Legalizing marijuana and preventing youth pot use

Legalizing or decriminalizing marijuana is a hot topic in our state right now.  This is a letter that I just sent to our local newspaper on the topic.  What are your thoughts about this?

Legalizing marijuana and preventing youth pot use are not competing goals.  As someone who has spent many years working in the prevention field I have seen that prevention efforts are usually way too small in scale in comparison to the challenges that they are intended to address.  After paying for law enforcement, court costs and jails there is little money left to fund prevention efforts such as after school programs, youth engagement efforts, effective media campaigns about the health risks or to treat addiction.

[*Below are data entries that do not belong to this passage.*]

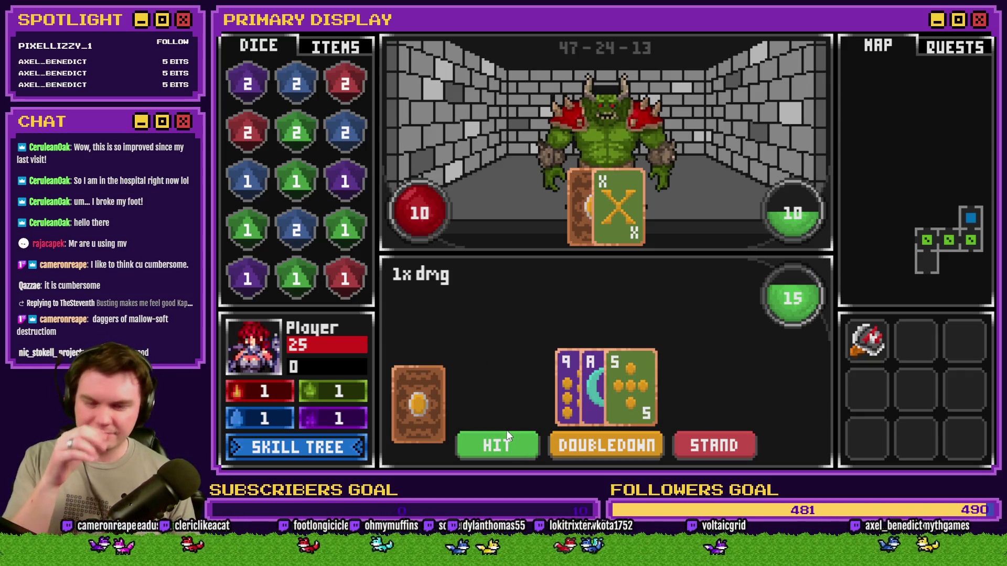
click(505, 443)
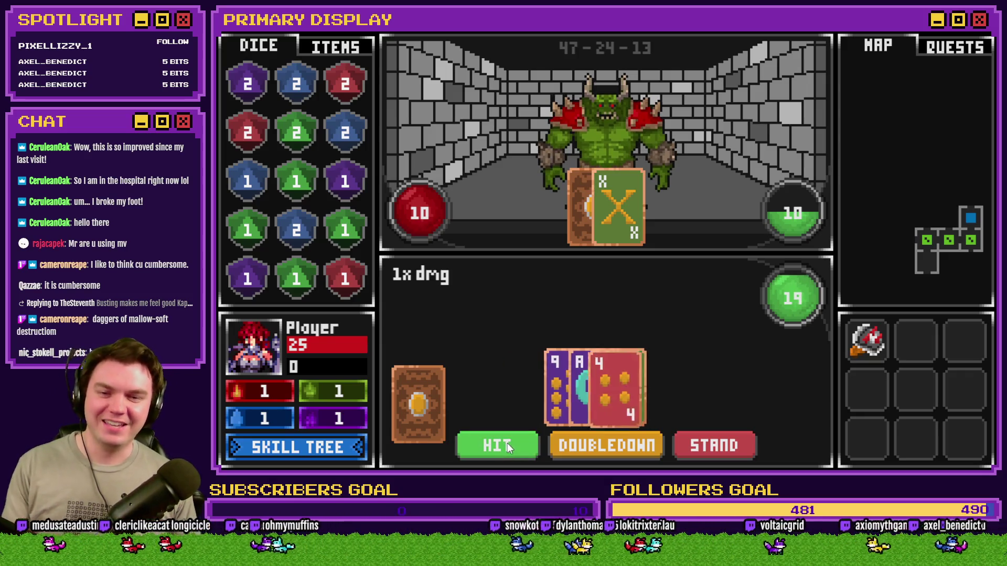
click(505, 452)
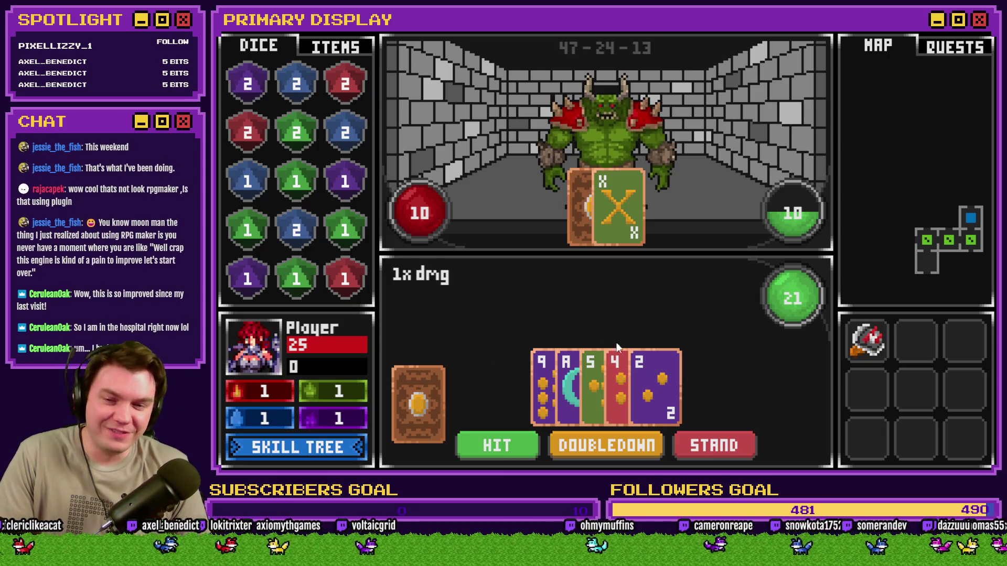
click(721, 445)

We made a societal decision long ago that prohibition made the alcohol problem worse.  It didn’t stop alcohol use and escalated criminal activity.  It is hypocritical that we don’t see this is also true for marijuana use.  Marijuana users are no more dangerous than people who use alcohol (perhaps less so) and locking them up has cost our society much more than we have gained.  Court, police and jail costs consume increasing amounts of money and lives are unnecessarily ruined when youth can’t attend college because they are no longer eligible for student loans and adults with criminal records can’t get a job.  I would feel safer with the state of NH in charge of selling marijuana as it does with alcohol than drug dealers and would see similar laws in effect about legal uses such as age restrictions and OUI laws.

We would get much further in preventing youth pot use as well as treating all addictions if we used the tax revenue from marijuana sales and the savings in police, court and jail budgets to fund prevention efforts and provide addiction treatment.  In fact we could make major investments in addiction treatment for alcohol, heroin, prescription drugs, etc. which the police, courts, hospitals and those who have tried to get help for addiction all agree is desperately needed.  This in turn would save us even more tax dollars that currently go to pay for the costs of violent crimes, burglaries, health care costs, missed time at work for those who currently can’t get access to treatment.  Investing in what we want, healthy youth and productive adults will get us much further than what we are currently doing.  Approaching addiction and prevention as a public health issue rather than a criminal issue has proven successful in other places such as Portugal.  We are long overdue in considering a similar approach here.

3 thoughts on “Legalizing marijuana and preventing youth pot use

  1. Pingback: [Reblog] Follow Legalization of Marijuana and Implications on Public Health – #PubHT Chat 2/3 « Health and Medical News and Resources

  2. I agree that the demonizing of pot is definitely counter productive for a healthy approach to a society this riddled with addiction in so many differnet forms. Legalizing the use of Marijuana, or at the minimum decriminalization, is a necessary first step. Only then could start to seriously approach the issues of harm reduction.